We make our wire out of braided fishing line made with Dyneema® fiber. We impregnate this fiber with water-based, conducting, black, carbon paint to give it a resistance less than 1 MΩ/m at the time of manufacture. The impregnation process relies upon an abundance of microscopic openings in the surface of the braided line by which the carbon paint penetrates into the interior of the braid, where it remains trapped in place once the paint has dried. Not all braided line provides sufficient openings, so we must choose the line with care. For example, we bought four sizes of line in the series from the same manufacturer: 14-kg (30-lb), 18-kg (40-lb), 36-kg (80-lb), and 68-kg (150-lb) eight-strand, white, braided line. We chose white line so we could better see where the carbon impregnation was present. We are able to coat the 14-kg and 18-kg lines, but these thinner lines are almost circular in cross section, and the paint forms a coating around the line, rather than penetrating to the interior of the braid. Winding and unwinding the line from a spool a couple of times causes the coating to break off in places, showing bright white line underneath. The 36-kg and 68-kg lines, however, have a textured surface when slack, and a circular cross-section when they are stretched to near breaking strain. The textured surface of the slack line draws the paint inside. There is no casing of paint around the outside of the wire. The textured surface remains as before impregnation, only it now appears black and shiny. We can coil and uncoil the line from a spool ten times and see no significant effect upon its resistance.


Figure: Effect of Spool-Unspool Trials Upon Resistivity of Impregnated 36-kg Braided Line. Each trial is the coiling and uncoiling of 14 m of impregnated line onto the same spool.

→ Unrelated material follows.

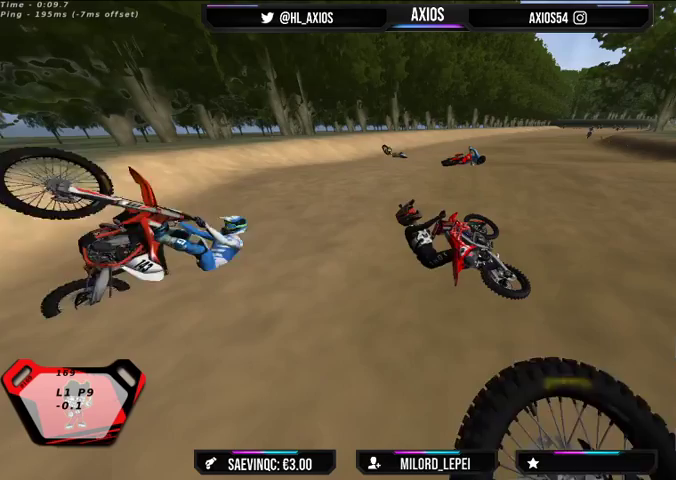
Gameplay with a controller (Xbox layout); each line is a JSON object with the inputs held at the frame after it. "events" lists button and stick changes between this image and that frame as [ms after this image, input, new state], when the widget could be followed in between.
{"buttons": [], "left_stick": "center", "right_stick": "center", "events": [[400, "left_stick", "center"]]}
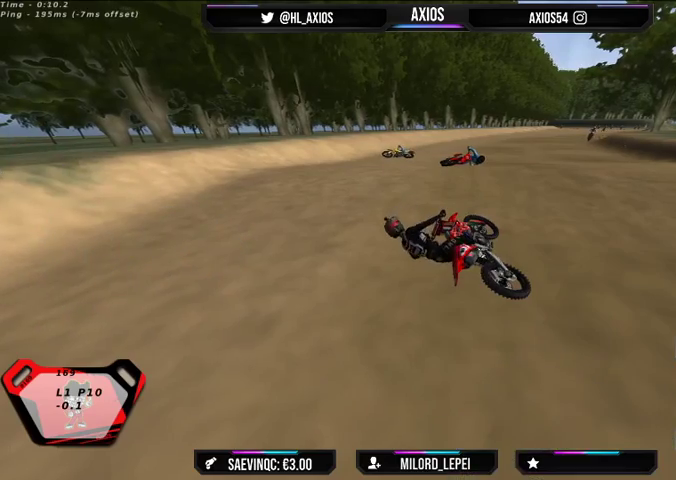
{"buttons": [], "left_stick": "center", "right_stick": "center", "events": []}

The impregnation of the larger line is still fragile compared to the braided line itself, which is exceedingly tough. If we catch the line on an edge while pulling it, or step on it with a boot and twist our foot, the line will go gray where it has been abraded, and its resistance will jump to many gigaohms in a single gray centimeter. So long as we avoid kinking or stepping on the line, its resistance should stay well below 1 GΩ/m. The 36-kg white line comes in 1000-m spools, is 0.48 mm in diameter when stretched near its breaking strain, and holds our impregnation through many coiling and uncoiling exercises. It is the line we have chosen for our conducting, high-strength, WPS reference wire.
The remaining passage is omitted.